I love Deseret Industries and what they stand for. They can be, for the most part, very helpful to the world! This complaint is only about the Provo, Utah location and the management team that overseas the operations of the store. (this location is probably the biggest thrift store in Utah)
Over the past year I have been an avid shopper and donator to the store. I have noticed many alarming things in my experiences.
1- The prices on most items, most notably books, have been increasing at an alarming rate. Deseret Industries is a non-profit thrift store that is supposed to provide inexpensive items to the public. Selling inexepensive items allows the public to purchase the donated items to raise money to further the many global goodwill initiatives and eliminate wasted donations.
1a- A clear example is this: most books used to be (in 2006) only $2-4 and now are selling for $8-15. These prices are not for "collectibles" that are known for their inflated prices housed under glass cases.
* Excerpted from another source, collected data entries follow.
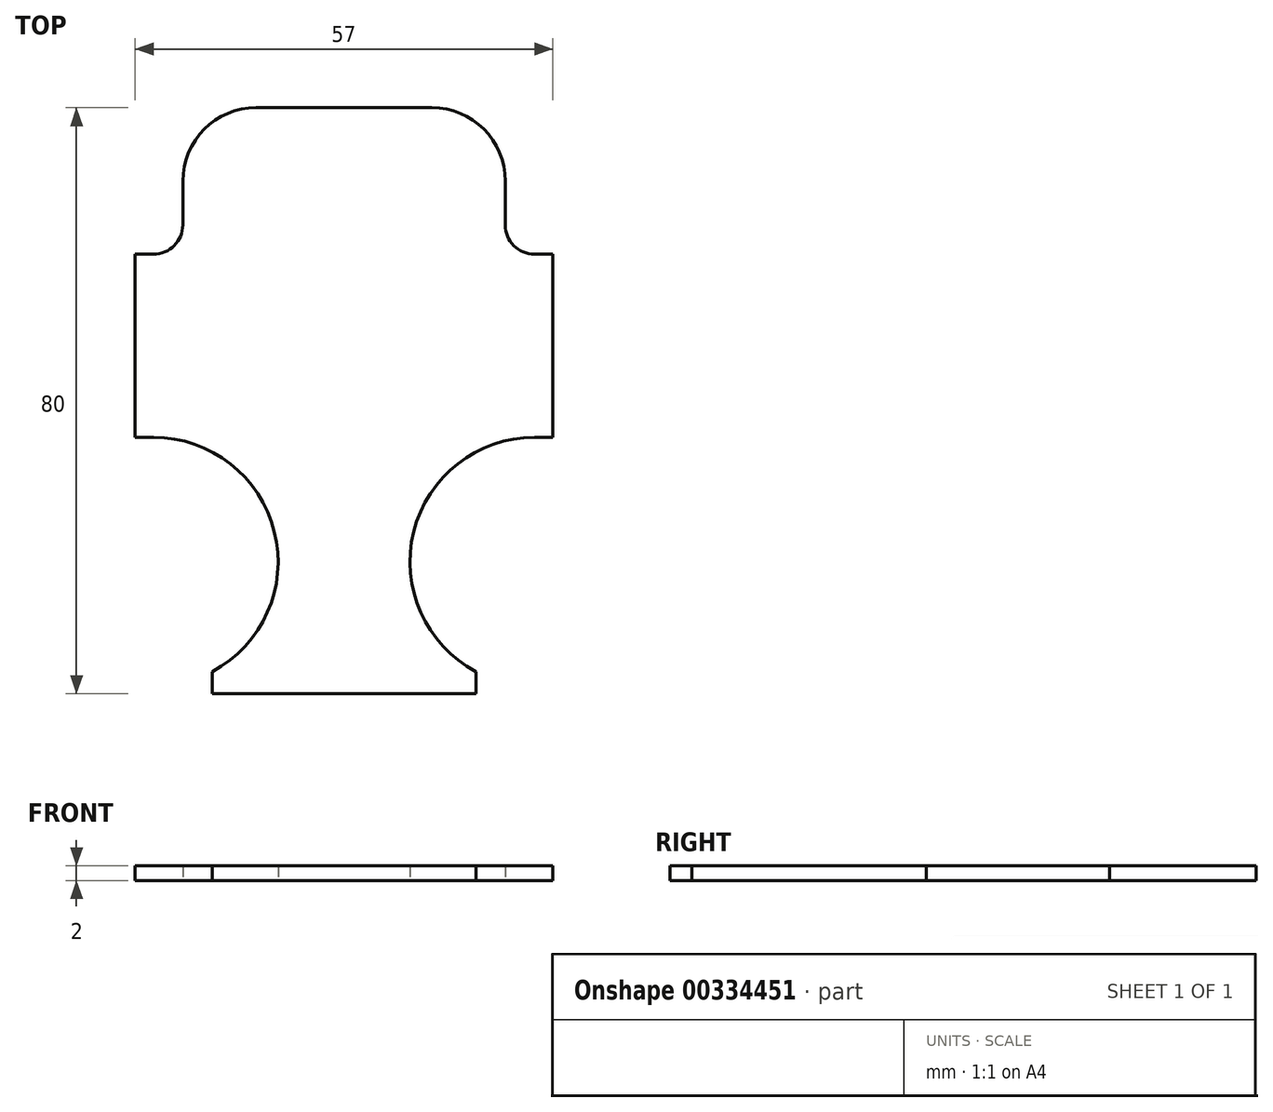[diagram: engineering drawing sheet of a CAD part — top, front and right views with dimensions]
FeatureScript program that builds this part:
annotation { "Feature Type Name" : "Feature", "Feature Type Description" : "" }
export const myFeature = defineFeature(function(context is Context, id is Id, definition is map)
    precondition{}
    {
        {
            var Q0;
            Q0=qCreatedBy(makeId("Top.planeOp"),FACE);
            var sketch = newSketch(context, id + "F0", { "sketchPlane" : qUnion([Q0])});
            skLineSegment(sketch, "E0", {"start": v(0, 38) * mm, "end": v(0, -42) * mm, "construction": true});
            skLineSegment(sketch, "E1", {"start": v(0, 38) * mm, "end": v(-12, 38) * mm});
            skArc(sketch, "E2", {"start": v(-12, 38) * mm, "mid": v(-19.07, 35.07) * mm, "end": v(-22, 28) * mm});
            skLineSegment(sketch, "E3", {"start": v(-22, 28) * mm, "end": v(-22, 22) * mm});
            skArc(sketch, "E4", {"start": v(-26, 18) * mm, "mid": v(-23.17, 19.17) * mm, "end": v(-22, 22) * mm});
            skLineSegment(sketch, "E5", {"start": v(-26, 18) * mm, "end": v(-28.5, 18) * mm});
            skLineSegment(sketch, "E6", {"start": v(-28.5, 18) * mm, "end": v(-28.5, -7) * mm});
            skLineSegment(sketch, "E7", {"start": v(-28.5, -7) * mm, "end": v(-26, -7) * mm});
            skArc(sketch, "E8", {"start": v(-18, -39) * mm, "mid": v(-9.5, -19.88) * mm, "end": v(-26, -7) * mm});
            skLineSegment(sketch, "E9", {"start": v(-18, -39) * mm, "end": v(-18, -42) * mm});
            skLineSegment(sketch, "E10", {"start": v(-18, -42) * mm, "end": v(0, -42) * mm});
            skLineSegment(sketch, "E11.MirrorCS", {"start": v(0, 38) * mm, "end": v(12, 38) * mm});
            skArc(sketch, "E12.MirrorCS", {"start": v(12, 38) * mm, "mid": v(19.07, 35.07) * mm, "end": v(22, 28) * mm});
            skLineSegment(sketch, "E13.MirrorCS", {"start": v(22, 28) * mm, "end": v(22, 22) * mm});
            skArc(sketch, "E14.MirrorCS", {"start": v(26, 18) * mm, "mid": v(23.17, 19.17) * mm, "end": v(22, 22) * mm});
            skLineSegment(sketch, "E15.MirrorCS", {"start": v(26, 18) * mm, "end": v(28.5, 18) * mm});
            skLineSegment(sketch, "E16.MirrorCS", {"start": v(28.5, 18) * mm, "end": v(28.5, -7) * mm});
            skLineSegment(sketch, "E17.MirrorCS", {"start": v(28.5, -7) * mm, "end": v(26, -7) * mm});
            skArc(sketch, "E18.MirrorCS", {"start": v(18, -39) * mm, "mid": v(9.5, -19.88) * mm, "end": v(26, -7) * mm});
            skLineSegment(sketch, "E19.MirrorCS", {"start": v(18, -39) * mm, "end": v(18, -42) * mm});
            skLineSegment(sketch, "E20.MirrorCS", {"start": v(18, -42) * mm, "end": v(0, -42) * mm});
            skSolve(sketch);
        }
        {
            var Q0;
            Q0=qSketchRegion(id+"F0",true);
            var Q1;
            Q1=makeQuery(id+"F0.imprint","IMPRINT",FACE,{"disambiguationData":[TD([[makeQuery(id+"F0.imprint","IMPRINT",EDGE,{"derivedFrom":sQuery(id+"F0.wireOp",EDGE,"E1")}),1.0]])]});
            extrude(context, id + "F1", {"entities" : qUnion([Q0, Q1]), "depth" : 2 * mm});
        }
    });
The $8-15 prices are for most books including old damaged books that are up to 50 years old and almost useless to anyone.
1b- With the new high prices charged on the majority of the used merchandise, no one will buy the items. The donations that would have sold for less will now sit on the shelf taking up space for a number of weeks and then be thrown away or recycled. (it costs money to throw away items and more to hire people to do it)
2- Many donations are being wasted and destroyed by this location each week. Hundreds of books, CDs, and videos are destroyed, many glassware, plates, cups, TVs, flatware, and other usable items are destroyed and thrown away. One of the contributing factors as to why so many donations are destroyed is the prices are too high for the majority of Deseret Industires patrons.
There is no adjustment of prices, price negotiation, and in most cases no second chance for the donations at this store. Most of it is DESTROYED. If the donators wanted the items like books and kitchenware destroyed, they could do it themselves without having to drive over and donate having good faith that the items will help the organization or someone else in need.
3- Many times I have witnessed shopping carts full of books, videos, and CDs which are hauled off to the trash compacter (for videos and CDS) or the recycling bin for books. I have offered to purchase the items so they don't go to waste but all offers were declined and the items were destroyed!!!
Deseret Industries has many locations all over the United States. The organization has the trust of most of the communities in which it operates. The public is not aware of how many donations are destroyed becuase the prices are too high and don't sell.
Why doesn't management listen to the customers/donators and price items fairly? (and example is Savers is a for profit thrift store and only charges 3-4 dollars for all books)
Why doesn't management try to eliminate or cut down wasted donations?
Is it really necessary to destroy perfectly good books, CDs, Videos, TVs, glassware, kitchen wares, etc?
Is it possible to give the needed items to 3rd world countries?
Is it possible to lower the prices to standard thrift industry pricing so those who need the items can afford them and cut down on the donation destruction?
The Savers Thrift store chains are very good at eliminating donation waste for useful items.
Why can't management at this store get in touch with reality and be fair to the public?
The public needs to hold management at this store accountable for abusing their donations and price gouging.